TASK TO CARRY OUT —
Every line below needs to be printed again exactly, without any of its pictures.

DATA BELOW —

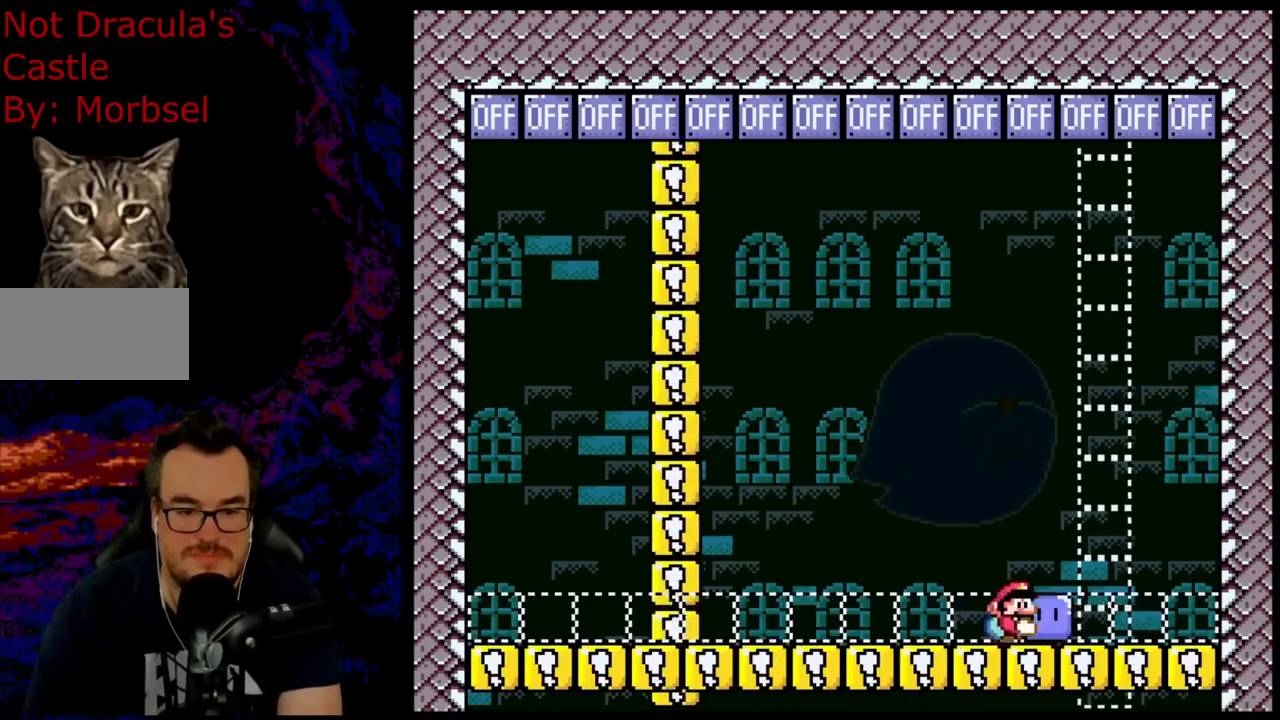
{"buttons": ["B", "DPAD_UP", "DPAD_LEFT"], "events": [[167, "B", "down"], [183, "DPAD_RIGHT", "up"], [183, "DPAD_UP", "down"], [217, "DPAD_LEFT", "down"], [433, "Y", "up"]]}
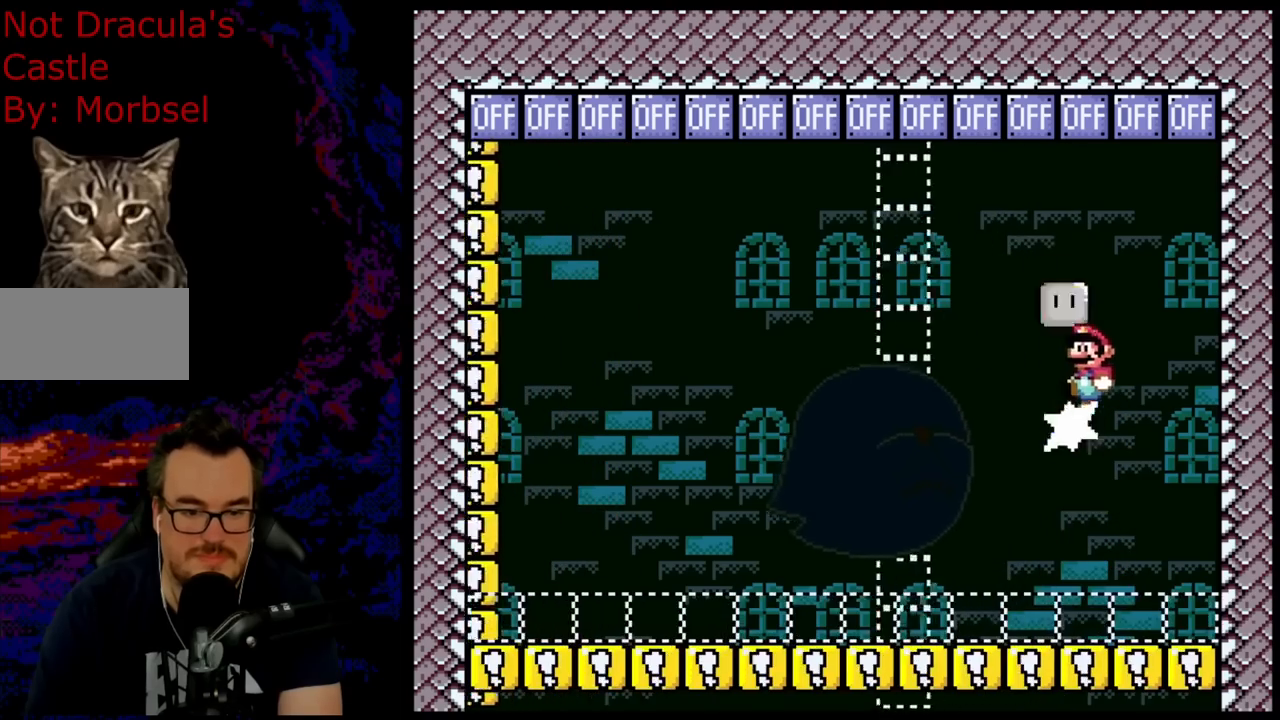
{"buttons": ["Y", "DPAD_RIGHT"], "events": [[33, "Y", "down"], [167, "DPAD_UP", "up"], [300, "DPAD_LEFT", "up"], [350, "DPAD_RIGHT", "down"], [500, "B", "up"]]}
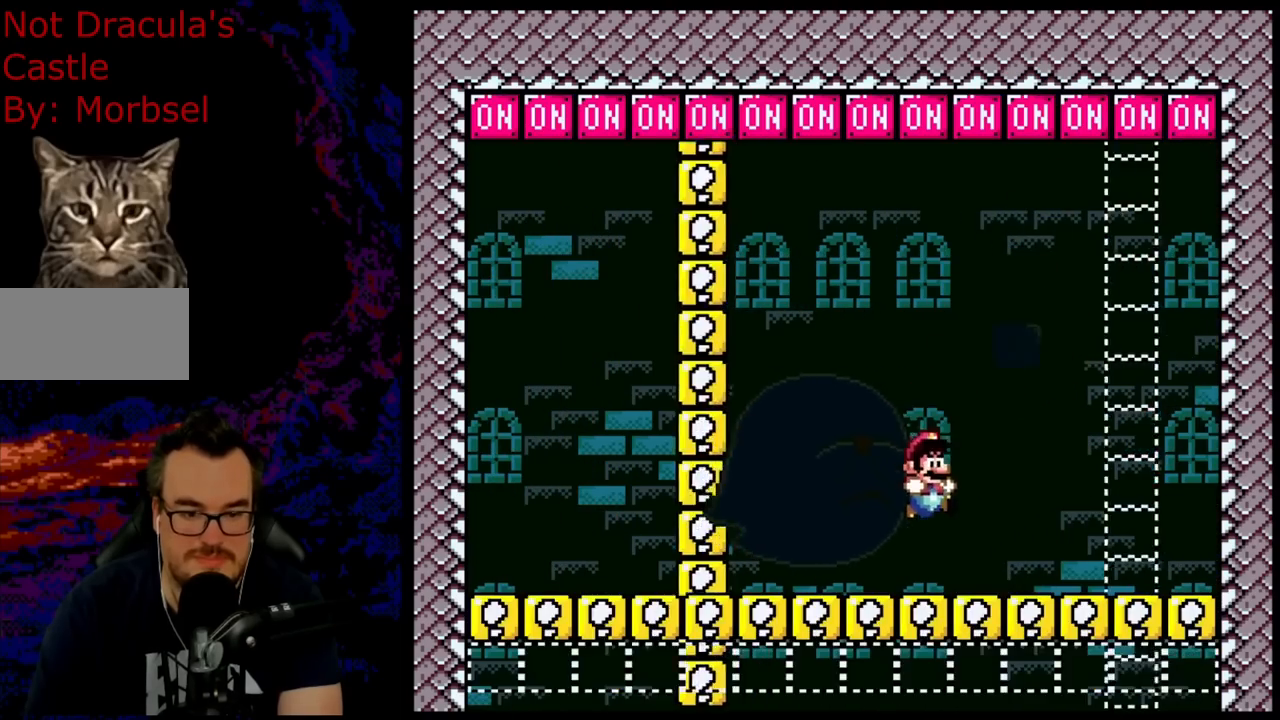
{"buttons": ["B", "Y", "DPAD_UP", "DPAD_LEFT"], "events": [[400, "B", "down"], [400, "DPAD_UP", "down"], [433, "DPAD_LEFT", "down"], [433, "DPAD_RIGHT", "up"]]}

RESULT FOR THIS EXERCISE —
{"buttons": ["B", "DPAD_UP", "DPAD_LEFT"], "events": [[167, "B", "down"], [183, "DPAD_RIGHT", "up"], [183, "DPAD_UP", "down"], [217, "DPAD_LEFT", "down"], [433, "Y", "up"]]}
{"buttons": ["Y", "DPAD_RIGHT"], "events": [[33, "Y", "down"], [167, "DPAD_UP", "up"], [300, "DPAD_LEFT", "up"], [350, "DPAD_RIGHT", "down"], [500, "B", "up"]]}
{"buttons": ["B", "Y", "DPAD_UP", "DPAD_LEFT"], "events": [[400, "B", "down"], [400, "DPAD_UP", "down"], [433, "DPAD_LEFT", "down"], [433, "DPAD_RIGHT", "up"]]}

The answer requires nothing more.